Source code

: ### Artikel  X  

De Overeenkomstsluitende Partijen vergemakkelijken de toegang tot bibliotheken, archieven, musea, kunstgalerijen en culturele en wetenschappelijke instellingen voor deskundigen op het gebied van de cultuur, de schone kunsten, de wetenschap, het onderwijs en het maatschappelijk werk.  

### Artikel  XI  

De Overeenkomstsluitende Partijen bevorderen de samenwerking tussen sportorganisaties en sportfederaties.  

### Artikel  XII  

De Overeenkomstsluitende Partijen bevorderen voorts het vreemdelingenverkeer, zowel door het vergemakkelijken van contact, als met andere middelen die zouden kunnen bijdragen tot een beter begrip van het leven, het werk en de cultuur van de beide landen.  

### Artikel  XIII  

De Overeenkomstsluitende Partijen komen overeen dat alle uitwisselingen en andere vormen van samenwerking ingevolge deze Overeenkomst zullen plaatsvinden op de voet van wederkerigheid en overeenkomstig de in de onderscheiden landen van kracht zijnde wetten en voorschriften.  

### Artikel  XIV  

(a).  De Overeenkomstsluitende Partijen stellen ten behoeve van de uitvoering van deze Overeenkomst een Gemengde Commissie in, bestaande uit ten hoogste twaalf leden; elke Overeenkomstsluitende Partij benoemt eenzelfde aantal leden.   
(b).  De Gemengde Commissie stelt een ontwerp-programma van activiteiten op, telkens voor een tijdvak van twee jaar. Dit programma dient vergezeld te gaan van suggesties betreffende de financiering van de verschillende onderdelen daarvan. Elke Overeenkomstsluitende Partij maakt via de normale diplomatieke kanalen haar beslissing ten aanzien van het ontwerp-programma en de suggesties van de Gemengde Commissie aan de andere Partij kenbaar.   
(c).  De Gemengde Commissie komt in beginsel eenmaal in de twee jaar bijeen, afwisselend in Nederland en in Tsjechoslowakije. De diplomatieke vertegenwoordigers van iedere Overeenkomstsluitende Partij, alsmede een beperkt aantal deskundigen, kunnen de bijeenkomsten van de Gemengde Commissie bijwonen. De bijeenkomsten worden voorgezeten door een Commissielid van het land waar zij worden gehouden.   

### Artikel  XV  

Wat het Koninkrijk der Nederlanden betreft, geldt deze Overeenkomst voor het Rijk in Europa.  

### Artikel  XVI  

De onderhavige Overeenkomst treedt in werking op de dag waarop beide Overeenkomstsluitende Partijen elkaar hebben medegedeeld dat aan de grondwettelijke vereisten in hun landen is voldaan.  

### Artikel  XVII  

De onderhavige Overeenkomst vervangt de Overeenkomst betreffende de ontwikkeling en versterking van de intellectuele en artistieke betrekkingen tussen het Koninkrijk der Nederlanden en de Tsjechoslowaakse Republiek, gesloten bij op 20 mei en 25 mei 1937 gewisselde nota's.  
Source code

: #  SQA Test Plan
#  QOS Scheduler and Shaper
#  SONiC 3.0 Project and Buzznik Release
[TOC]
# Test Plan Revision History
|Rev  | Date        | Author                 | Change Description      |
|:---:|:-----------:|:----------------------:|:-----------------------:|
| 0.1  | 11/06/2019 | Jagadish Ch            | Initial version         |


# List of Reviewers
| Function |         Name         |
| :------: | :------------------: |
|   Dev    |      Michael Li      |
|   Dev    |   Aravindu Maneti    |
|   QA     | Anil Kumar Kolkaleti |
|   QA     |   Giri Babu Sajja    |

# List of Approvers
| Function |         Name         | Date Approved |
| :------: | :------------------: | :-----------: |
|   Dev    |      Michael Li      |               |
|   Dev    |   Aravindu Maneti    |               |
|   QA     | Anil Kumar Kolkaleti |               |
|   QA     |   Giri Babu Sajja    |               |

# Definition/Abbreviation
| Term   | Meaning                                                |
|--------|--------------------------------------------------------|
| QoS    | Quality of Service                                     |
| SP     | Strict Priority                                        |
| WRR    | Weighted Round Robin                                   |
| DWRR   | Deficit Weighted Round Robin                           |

▶ Assigned task
Line tally for "Kumar": say how many lines of the records above contain it, and give nothing but the number.

▶ Answer to the exercise
2